Each indicator seems to contain a direct link to download the data in the following format https://api.datahub.itu.int/v2/data/download/byid/XXX/iscollection/YYY
where XXX
is some sort of number between 1 and 100,000 or so and YYY
is either true
or false
.
Ideally, I would like to get the link to each indicator and a corresponding name/html text of the link in one big dataframe.
I have tried to get the links for the files using rvest
and various combinations of html_nodes
and html_attrs
and xpaths. but have not had any luck. I really want to avoid running a loop and brute force 100,000 download links because that is horribly inefficient and will almost certainly cause issues for their servers.
I am not sure if there is a better way than using rvest, but any help would be most appreciated.
library(rvest)
library(httr)
library(tidyverse)
library(dplyr)
page = "https://datahub.itu.int/indicators/"
read_html(page) %>%
html_attr("href")
CodePudding user response:
If you look at the requests the pages makes (e.g. in the browser devtools) you will find that there is a request to an api which retrieves all the link; from this you can build the urls yourself: (the other solution would be to use RSelenium
, but this would be much more complicated)
library(httr)
library(tidyverse)
GET("https://api.datahub.itu.int/v2/dictionaries/getcategories") %>%
content() %>%
map(as_tibble) %>%
bind_rows() %>%
unnest_wider(subCategory) %>%
unnest(items) %>%
unnest_wider(items) %>%
mutate(url = paste0("https://api.datahub.itu.int/v2/data/download/byid/",
codeID,
"/iscollection/",
tolower(as.character(isCollection)))) %>%
select(category, codeID, label, subCategory, isCollection, url)
#> # A tibble: 181 × 6
#> category codeID label subCategory isCollection url
#> <chr> <int> <chr> <chr> <lgl> <chr>
#> 1 Connectivity 8941 Households with a radio Access FALSE http…

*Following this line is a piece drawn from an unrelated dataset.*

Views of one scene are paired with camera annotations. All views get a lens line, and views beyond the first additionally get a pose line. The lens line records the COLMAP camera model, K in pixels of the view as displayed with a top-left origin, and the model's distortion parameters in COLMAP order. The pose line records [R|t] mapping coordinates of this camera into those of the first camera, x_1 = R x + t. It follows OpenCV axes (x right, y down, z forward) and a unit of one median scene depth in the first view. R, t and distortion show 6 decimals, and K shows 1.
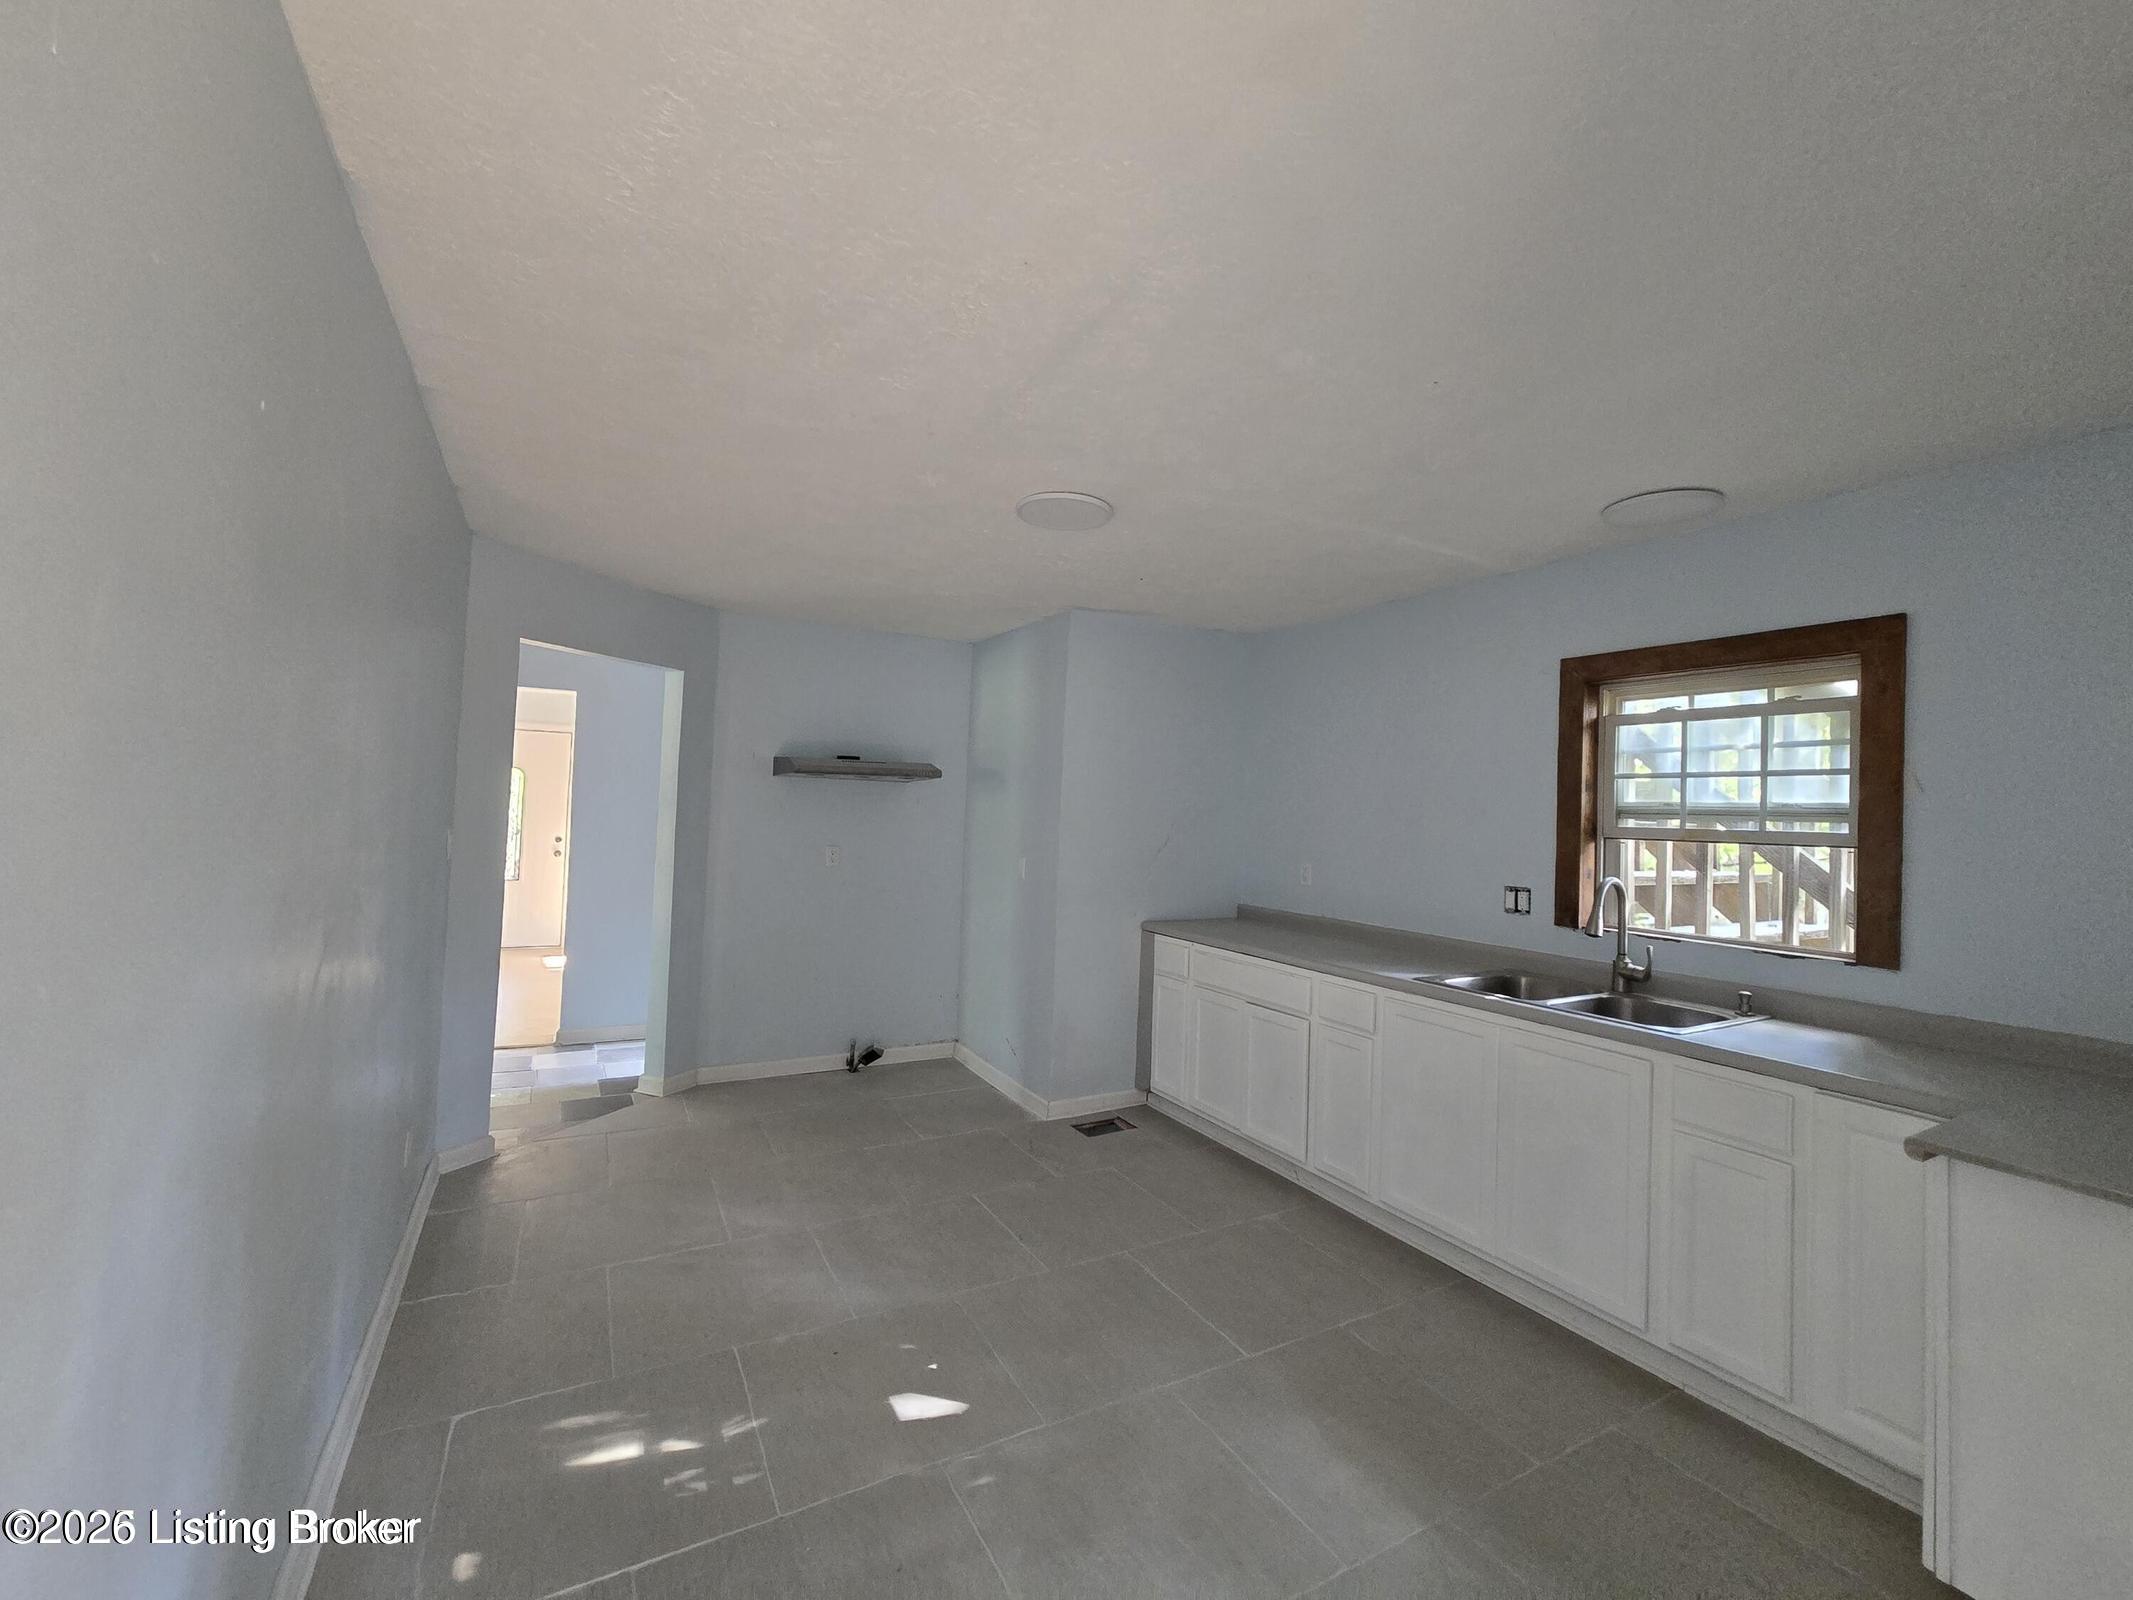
lens RADIAL K [[864.7, 0, 1066.5], [0, 864.7, 800.0], [0, 0, 1]] dist [-0.002467, -0.000252]
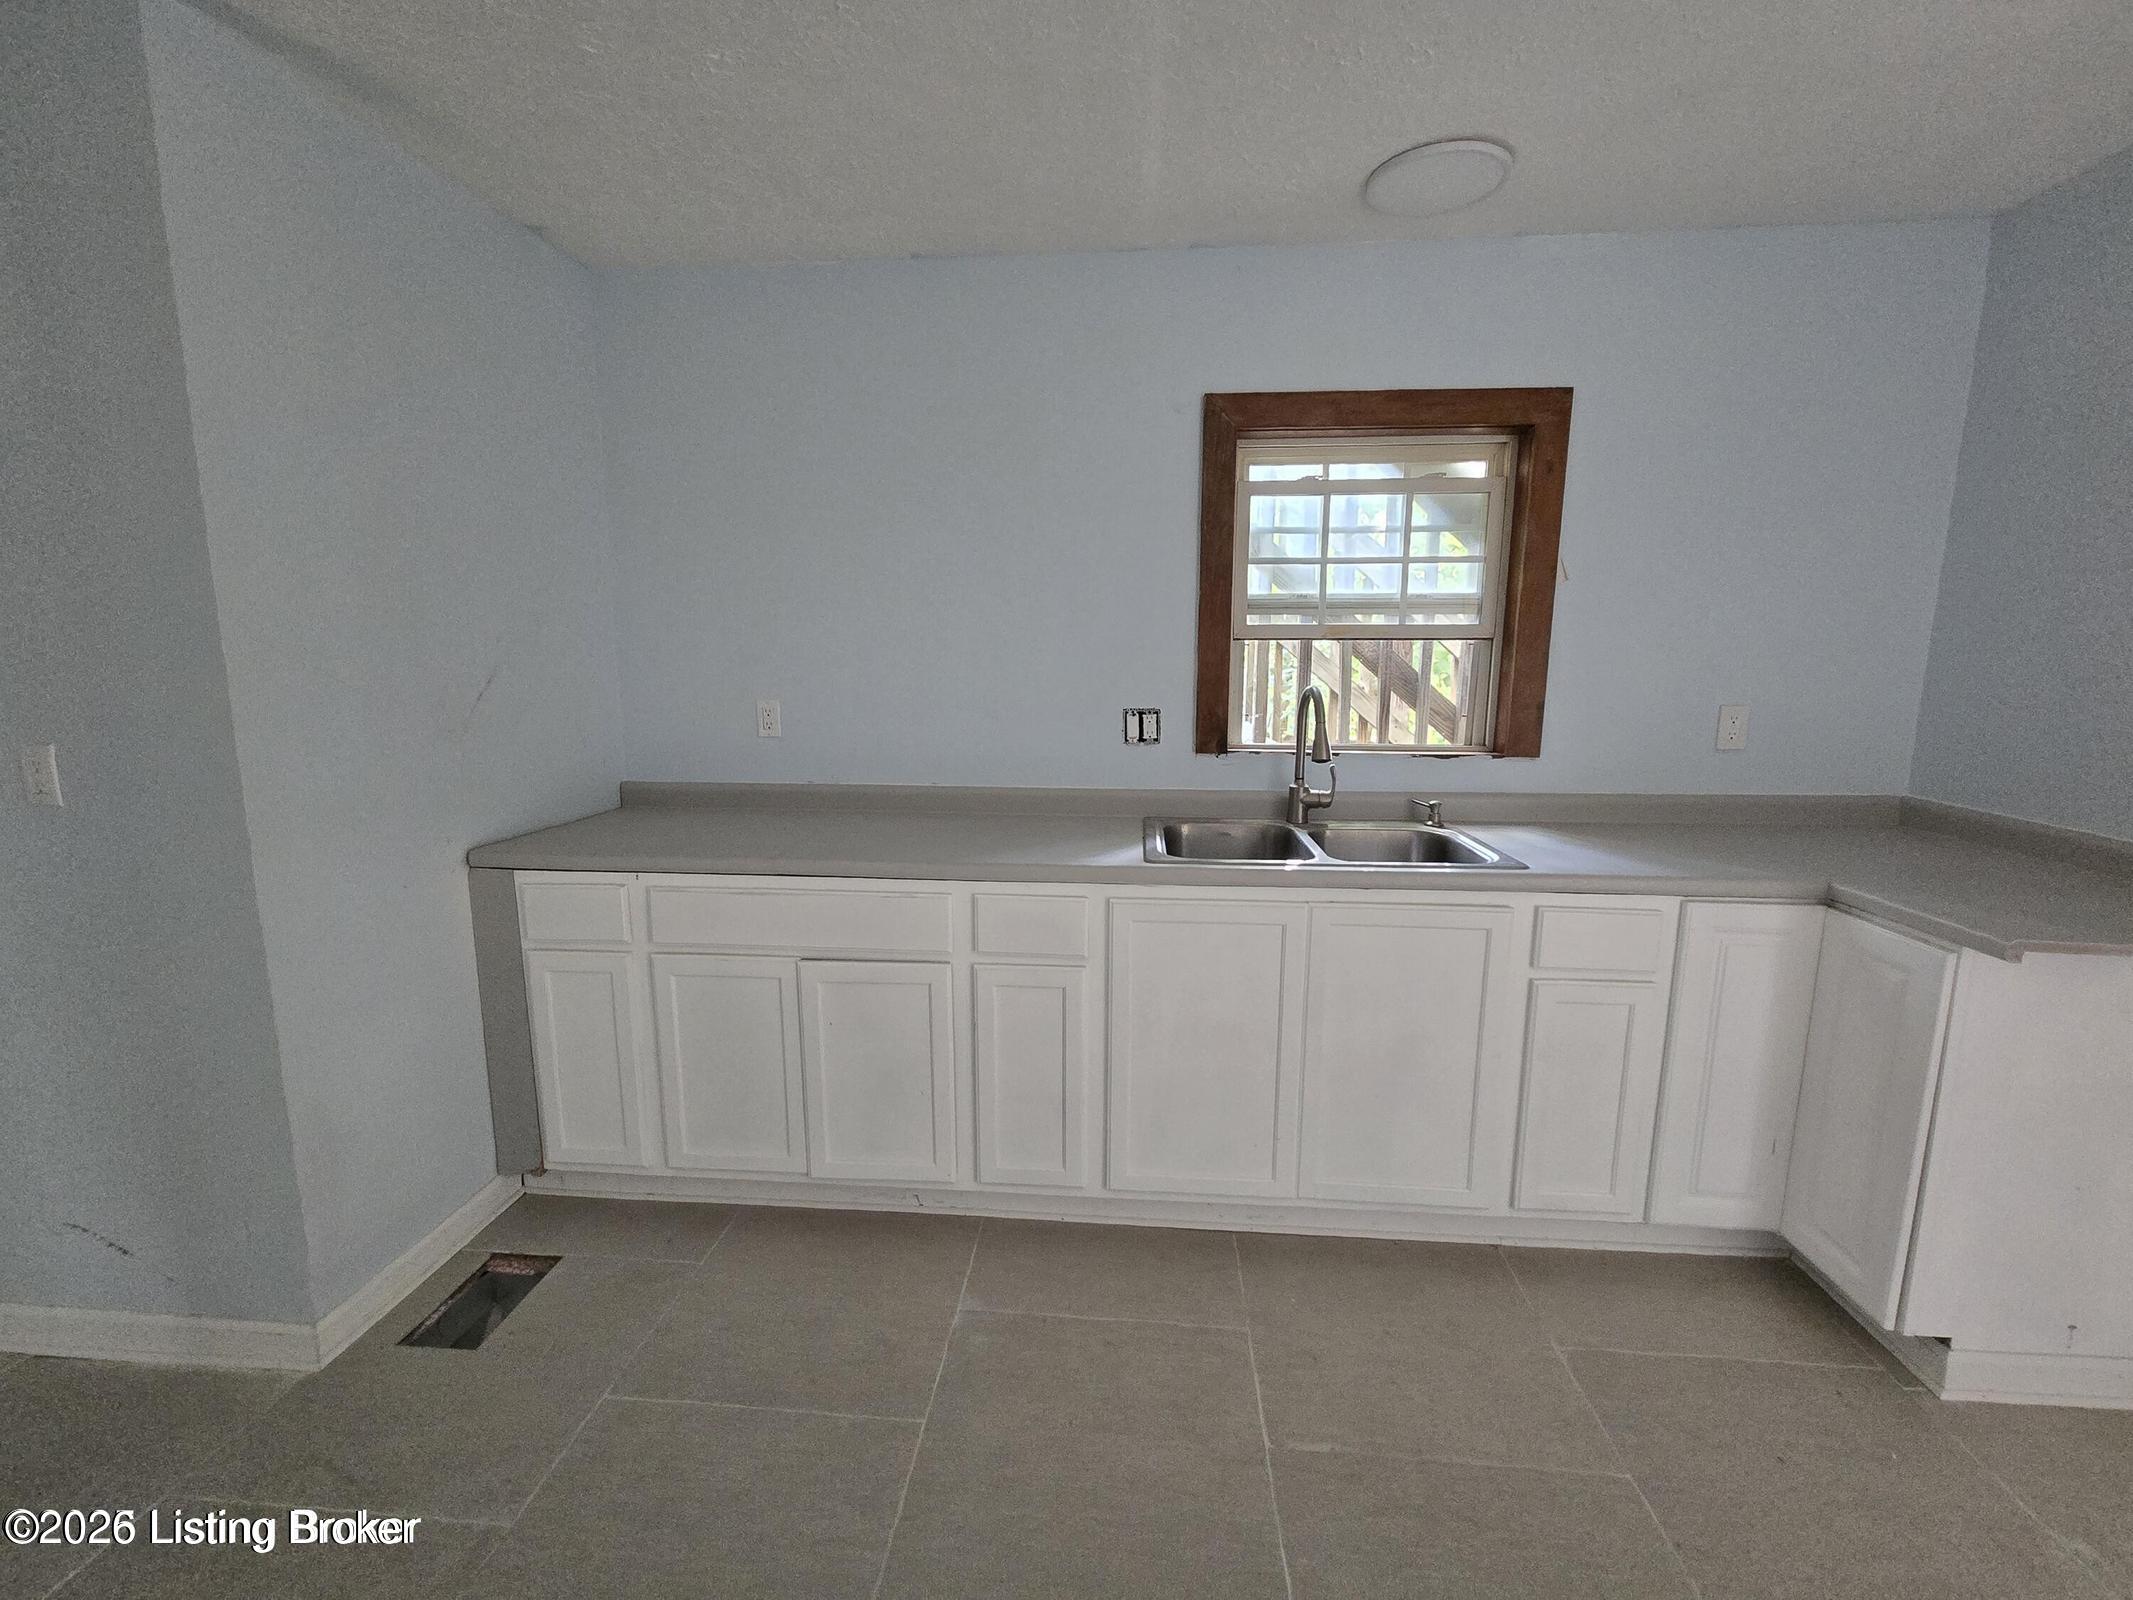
lens RADIAL K [[864.7, 0, 1066.5], [0, 864.7, 800.0], [0, 0, 1]] dist [-0.002467, -0.000252]
pose [[0.561488, -0.164195, 0.811031, -0.149625], [0.002970, 0.980509, 0.196450, 0.032692], [-0.827480, -0.107895, 0.551032, 0.678422]]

#> 2 Connectivity 8965 Households with a TV Access FALSE http…
#> 3 Connectivity 100002 Households with multichan… Access TRUE http…
#> 4 Connectivity 8749 Households with telephone… Access FALSE http…
#> 5 Connectivity 20719 Individuals who own a mob… Access FALSE http…
#> 6 Connectivity 12046 Households with a computer Access FALSE http…
#> 7 Connectivity 12047 Households with Internet … Access FALSE http…
#> 8 Connectivity 100001 Households with access to… Access TRUE http…
#> 9 Connectivity 100000 Reasons for not having In… Access TRUE http…
#> 10 Connectivity 15 Fixed-telephone subscript… Access FALSE http…
#> # … with 171 more rows
Created on 2022-07-05 by the reprex package (v2.0.1)